The deep pond to whose edge Leonard and Ruth presently came was a narrow piece of clear water held in between Bylow Hill and the loftier cliff beyond by an old stone dam long unused. Rude ledges of sombre rock underlay its depths and lined and shelved its sides. Broad beeches and dark hemlocks overhung it. At every turn it mirrored back the slanting forms of the white and the yellow birch, or slept under green mantles of lily pads. It bore a haunted air even in the floweriest days of the year, when every bird of the wood thrilled it with his songs, and it gave to the entire region the gravest as well as richest note among all its harmonies. Down the whole way to it some one long gone had gardened with so wise a hand that later negligence had only made the wild loveliness of this inmost refuge more affluent and impassioned.

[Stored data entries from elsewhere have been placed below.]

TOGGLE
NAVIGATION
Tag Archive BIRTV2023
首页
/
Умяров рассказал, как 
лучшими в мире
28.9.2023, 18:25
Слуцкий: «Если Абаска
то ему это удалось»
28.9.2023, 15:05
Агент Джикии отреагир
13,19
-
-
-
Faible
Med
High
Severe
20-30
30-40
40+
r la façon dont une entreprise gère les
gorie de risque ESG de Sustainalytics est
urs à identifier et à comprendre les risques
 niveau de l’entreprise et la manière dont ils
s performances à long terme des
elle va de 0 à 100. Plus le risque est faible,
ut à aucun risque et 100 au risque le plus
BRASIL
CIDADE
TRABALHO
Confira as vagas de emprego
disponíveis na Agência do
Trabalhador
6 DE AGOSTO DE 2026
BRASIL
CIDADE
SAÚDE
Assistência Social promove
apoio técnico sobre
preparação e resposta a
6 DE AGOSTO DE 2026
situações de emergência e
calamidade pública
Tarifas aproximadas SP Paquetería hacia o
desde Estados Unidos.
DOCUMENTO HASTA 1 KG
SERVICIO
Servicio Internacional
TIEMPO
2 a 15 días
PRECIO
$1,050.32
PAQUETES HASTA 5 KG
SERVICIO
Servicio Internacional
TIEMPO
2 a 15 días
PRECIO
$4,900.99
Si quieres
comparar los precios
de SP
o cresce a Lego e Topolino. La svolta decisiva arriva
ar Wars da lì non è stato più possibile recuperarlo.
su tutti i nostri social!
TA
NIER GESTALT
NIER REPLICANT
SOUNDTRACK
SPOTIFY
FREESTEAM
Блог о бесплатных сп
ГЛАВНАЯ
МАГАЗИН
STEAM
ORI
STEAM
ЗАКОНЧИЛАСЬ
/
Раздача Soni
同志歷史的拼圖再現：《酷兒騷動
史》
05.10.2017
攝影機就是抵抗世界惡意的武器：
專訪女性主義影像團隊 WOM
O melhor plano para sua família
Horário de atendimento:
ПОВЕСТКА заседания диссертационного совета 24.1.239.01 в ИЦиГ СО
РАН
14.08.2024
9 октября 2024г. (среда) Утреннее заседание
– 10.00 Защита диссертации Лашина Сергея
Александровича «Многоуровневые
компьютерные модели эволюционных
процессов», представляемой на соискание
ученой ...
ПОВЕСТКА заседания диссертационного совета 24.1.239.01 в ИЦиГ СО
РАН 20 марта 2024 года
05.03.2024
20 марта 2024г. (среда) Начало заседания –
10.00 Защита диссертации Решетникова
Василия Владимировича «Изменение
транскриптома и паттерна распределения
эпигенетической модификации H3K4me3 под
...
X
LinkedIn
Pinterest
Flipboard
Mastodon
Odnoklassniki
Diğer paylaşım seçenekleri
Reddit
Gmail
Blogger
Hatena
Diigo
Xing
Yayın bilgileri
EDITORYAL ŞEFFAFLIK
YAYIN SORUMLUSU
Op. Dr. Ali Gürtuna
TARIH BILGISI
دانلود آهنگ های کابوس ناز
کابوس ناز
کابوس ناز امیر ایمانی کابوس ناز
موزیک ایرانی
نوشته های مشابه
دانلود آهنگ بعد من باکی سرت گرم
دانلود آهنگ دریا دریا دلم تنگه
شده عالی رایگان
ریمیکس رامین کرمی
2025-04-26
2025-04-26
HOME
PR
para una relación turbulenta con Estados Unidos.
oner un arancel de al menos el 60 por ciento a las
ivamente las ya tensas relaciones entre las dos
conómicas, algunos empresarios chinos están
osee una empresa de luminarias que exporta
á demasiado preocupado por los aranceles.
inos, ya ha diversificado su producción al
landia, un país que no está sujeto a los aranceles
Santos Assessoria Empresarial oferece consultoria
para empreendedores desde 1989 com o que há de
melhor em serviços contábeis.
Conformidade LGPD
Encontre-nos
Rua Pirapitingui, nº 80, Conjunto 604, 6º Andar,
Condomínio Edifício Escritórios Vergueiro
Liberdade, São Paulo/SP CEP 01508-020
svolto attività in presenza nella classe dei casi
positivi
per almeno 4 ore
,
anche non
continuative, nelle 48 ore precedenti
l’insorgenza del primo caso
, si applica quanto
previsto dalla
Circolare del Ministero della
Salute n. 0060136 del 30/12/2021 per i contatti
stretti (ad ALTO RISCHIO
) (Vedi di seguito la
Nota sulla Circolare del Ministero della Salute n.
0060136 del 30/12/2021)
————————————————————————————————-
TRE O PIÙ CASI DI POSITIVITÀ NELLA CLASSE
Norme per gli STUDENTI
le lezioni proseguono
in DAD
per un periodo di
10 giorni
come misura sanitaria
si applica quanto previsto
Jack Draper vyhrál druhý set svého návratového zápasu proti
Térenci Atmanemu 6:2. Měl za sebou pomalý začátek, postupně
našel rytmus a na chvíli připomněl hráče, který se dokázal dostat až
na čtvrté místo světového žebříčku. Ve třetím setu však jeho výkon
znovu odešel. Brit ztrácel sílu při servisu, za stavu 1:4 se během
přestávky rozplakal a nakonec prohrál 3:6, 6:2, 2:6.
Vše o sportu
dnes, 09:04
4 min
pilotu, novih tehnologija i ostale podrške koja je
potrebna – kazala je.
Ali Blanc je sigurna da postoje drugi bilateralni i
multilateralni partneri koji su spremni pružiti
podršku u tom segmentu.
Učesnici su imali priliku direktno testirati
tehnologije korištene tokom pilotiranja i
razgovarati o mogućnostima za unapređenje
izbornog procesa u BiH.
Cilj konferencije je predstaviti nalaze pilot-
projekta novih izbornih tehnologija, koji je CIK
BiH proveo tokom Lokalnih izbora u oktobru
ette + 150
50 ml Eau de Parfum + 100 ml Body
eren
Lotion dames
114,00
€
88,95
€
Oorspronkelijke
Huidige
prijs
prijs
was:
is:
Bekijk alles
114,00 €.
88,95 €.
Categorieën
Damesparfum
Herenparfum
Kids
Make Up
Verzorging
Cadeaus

At one point, where the hemlocks hung farthest and lowest over the pool, and the foot sank deep in a velvet of green mosses, a solid ledge of dark rock shelved inward from the top of the bank and down through the flood to a depth cavernous and black. Here, brought from time to time by the Byington and Winslow playmates, lay a number of mossy stones rounded by primeval floods, some large enough for seats, some small; and here, where Ruth had last sat with Godfrey, she now came with her brother.
The habitual fewness of Leonard’s words was a thing she prized beyond count. It made Mrs. Morris nervous, drained her mind’s treasury, and sent her conversational powers borrowing and begging; Isabel it awed; Arthur it tantalized; to Godfrey it was an appetizing drollery; but to Ruth it was dearer and clearer than all spoken eloquence.